それに、前に立っているクレアお父さんもなぜか目を潤ませている。
「ずびばぜん……! お嬢ざまば、やっばり、立派な方だと」
嗚咽交じりでほとんど声になっていないけれど、どうやら褒めてくださっているらしい。
「当たり前のことですから! お母さまも、お父さまもそうおっしゃっておりましたし! 私も、いただいた命を無駄にはいたしません!」
だから、ほら。料理長、涙をお拭き。
ハンカチを差し出すと料理長はおずおずとそれを受け取った。
クレアお父さんもそっと目をぬぐい「俺たちも、おいしく調理してやるからな」とコカトリスに話しかけている。

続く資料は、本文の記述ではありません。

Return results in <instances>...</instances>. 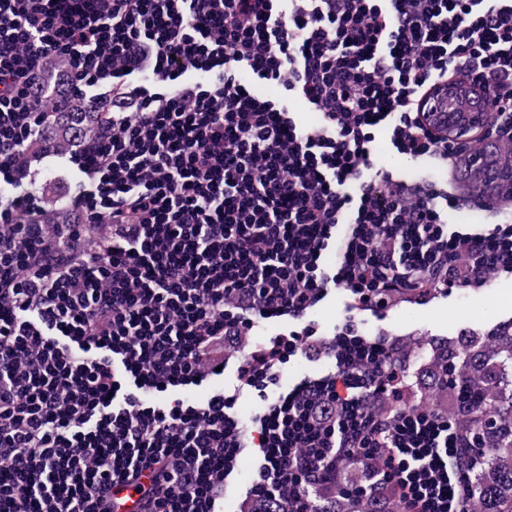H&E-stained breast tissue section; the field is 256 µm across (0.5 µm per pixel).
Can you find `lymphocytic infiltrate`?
Segmentation results:
<instances>
[{
	"label": "lymphocytic infiltrate",
	"instance_id": "lymphocytic-infiltrate-1",
	"mask_svg": "<svg viewBox=\"0 0 512 512\" xmlns=\"http://www.w3.org/2000/svg\"><path fill=\"white\" fill-rule=\"evenodd\" d=\"M56 57L99 122L60 171L66 224L33 192ZM451 78L478 89L480 134L433 122ZM489 138L512 163V0H0V512H120L126 489L138 512H224L245 453L264 512H310L351 460L403 512H465L474 438L444 408L374 413L401 368L355 316L512 273V196L480 203L495 223L448 221ZM336 290L326 344L308 316ZM325 344L335 372L279 390ZM231 348L233 389L187 398ZM244 393L267 400L248 427ZM67 64L63 60H54L47 73L40 78L42 86L40 93L42 94V104L46 112H52L55 105V98L61 90L59 78L62 72L66 71Z\"/></svg>",
	"mask_w": 512,
	"mask_h": 512
}]
</instances>
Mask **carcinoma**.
Wrapping results in <instances>:
<instances>
[{"instance_id": "carcinoma-1", "label": "carcinoma", "mask_w": 512, "mask_h": 512, "mask_svg": "<svg viewBox=\"0 0 512 512\" xmlns=\"http://www.w3.org/2000/svg\"><path fill=\"white\" fill-rule=\"evenodd\" d=\"M63 60L52 62L40 78L42 104L45 111L54 109L61 90L59 78L66 71ZM70 110L61 118L56 139L48 148L64 155L73 138L89 139L96 125L86 115L88 102L84 95L68 94ZM448 375L464 385L470 411L455 419L456 428L464 434L477 433L490 460L477 466L468 485V512H512V333L497 336L473 333L461 348L449 342L433 350L425 375L417 385L416 395L422 405L438 406L433 394H446L440 378ZM331 512H401V504L393 495L376 504L366 497H355L340 486Z\"/></svg>"}]
</instances>
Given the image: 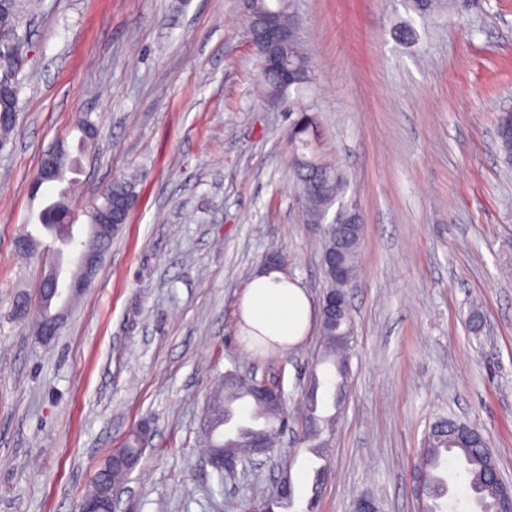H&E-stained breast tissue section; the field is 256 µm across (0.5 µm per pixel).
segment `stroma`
<instances>
[{"label":"stroma","mask_w":512,"mask_h":512,"mask_svg":"<svg viewBox=\"0 0 512 512\" xmlns=\"http://www.w3.org/2000/svg\"><path fill=\"white\" fill-rule=\"evenodd\" d=\"M20 0V110L0 150V512H78L128 433L153 436L123 512H242L282 471L303 512L311 474L300 434L261 468L217 484L198 443L227 370L285 371L301 417L320 349L309 325L288 352L240 333L242 296L271 247L318 305L322 234L301 215L284 105L259 98L262 61L243 0ZM311 60L317 150L347 180L362 247L351 291L349 392L329 439L333 477L317 512H418L412 470L435 417L481 431L512 477V167L496 118L512 107V0H290ZM95 128L80 144V122ZM79 161L85 211L136 175L135 202L59 335L41 344L16 300L36 303L52 239L15 240L47 205L33 193L58 143ZM479 309L482 329L468 315Z\"/></svg>","instance_id":"stroma-1"}]
</instances>
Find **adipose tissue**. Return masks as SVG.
I'll use <instances>...</instances> for the list:
<instances>
[{
    "mask_svg": "<svg viewBox=\"0 0 512 512\" xmlns=\"http://www.w3.org/2000/svg\"><path fill=\"white\" fill-rule=\"evenodd\" d=\"M311 315L304 290L276 270L257 274L241 301L243 324L268 336L282 352L297 344Z\"/></svg>",
    "mask_w": 512,
    "mask_h": 512,
    "instance_id": "adipose-tissue-1",
    "label": "adipose tissue"
}]
</instances>
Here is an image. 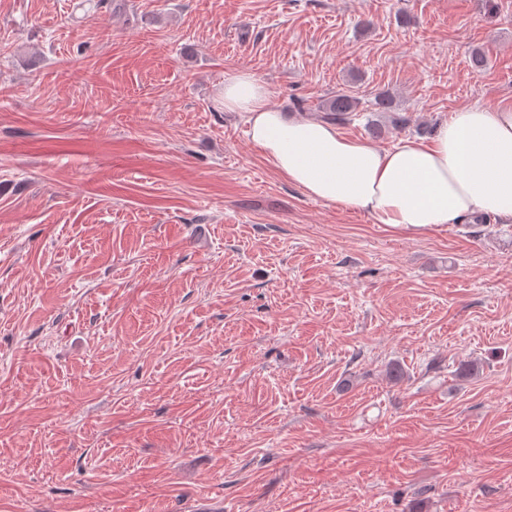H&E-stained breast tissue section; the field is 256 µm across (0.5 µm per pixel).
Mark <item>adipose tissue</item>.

今まで当たり前のようにお料理を食べてきたけれど、これからはもっといっぱい感謝して食べよう。
育ててくれた人にも、食材の命にも、ご飯を作ってくれた人にも。
「お母さまたちも、こうやっていろんなことを学んできたんですかね?」
「えぇ……。きっと、そうでしょう。お嬢さまも顔つきがたくましくなられたような気がします」
キリッとドヤ顔を見せれば、料理長はようやく少しだけ笑みを浮かべた。
クレアさんもあきれたように父親の背を見送り、
「他のところも見てまわりましょうか」
と次の場所へ足をすすめた。
*
「そろそろ朝ごはんが出来るそうですよ」
クレアさんが声をかけてくれたのは、私と料理長がコカトリスの飼育場をまじまじと見ていた時のことだった。
普通の養鶏場とは別に、少し離れた場所にある小屋の中でコカトリスも何羽か飼育していたのだが……これがまた面白くて、ついつい私たちは見入っていたのだ。
ヘビの頭で威嚇をして、鳥の頭でお互いを攻撃しあっていて、それはもう白熱のバトルだった。
コカトリスは魔物だけど、火を吹いたりはしなかった。ちょっと残念だ。
でも。
「いつもは普通の鶏をお出しするんですけど、今日は先ほどのコカトリスを使ったスペシャルメニューです! 楽しんでいってくださいね!」
クレアさんのその一言に、私の鼓動が高鳴る。
「普通の鶏肉よりもジューシーでコクがありますから、きっと食べ応えもばっちりですよ」
料理長の合いの手も完璧で、私のお腹がぐぅ、と音を立てた。
「早速行きましょう!」
誰よりも一番に駆け出すと、後ろから二人の声が聞こえる。
「お嬢さま、走ると危ないですよ!」
「フランさん! 急がなくてもお料理は逃げないですから!」
うん。さすがネガティブコンビ。息ぴったりだ。
「大丈夫ですよぉ! 早く行きましょう!」
ブンブンと手を振ると、二人はぜぇはぁと息を切らして駆けてくる。
朝食を提供しているというテラス付きのコテージまで、これまた距離がある。
けれど、コテージの方から漂ってくる香りは濃厚で、鶏肉と出汁の匂いが食欲をそそる。
油断すると口の中からよだれがあふれてきてしまいそうになるくらいだ。
さっきのコカトリスが一体どんなお料理に変身したのか楽しみ!
後ろから追いかけてくる二人の様子をうかがいつつ……抑えきれない気持ちが私の足を前へと進める。
「はやく~!」
二人に呼びかけると、料理長とクレアさんが「待ってくださいよ~!」と綺麗なユニゾンをみせた。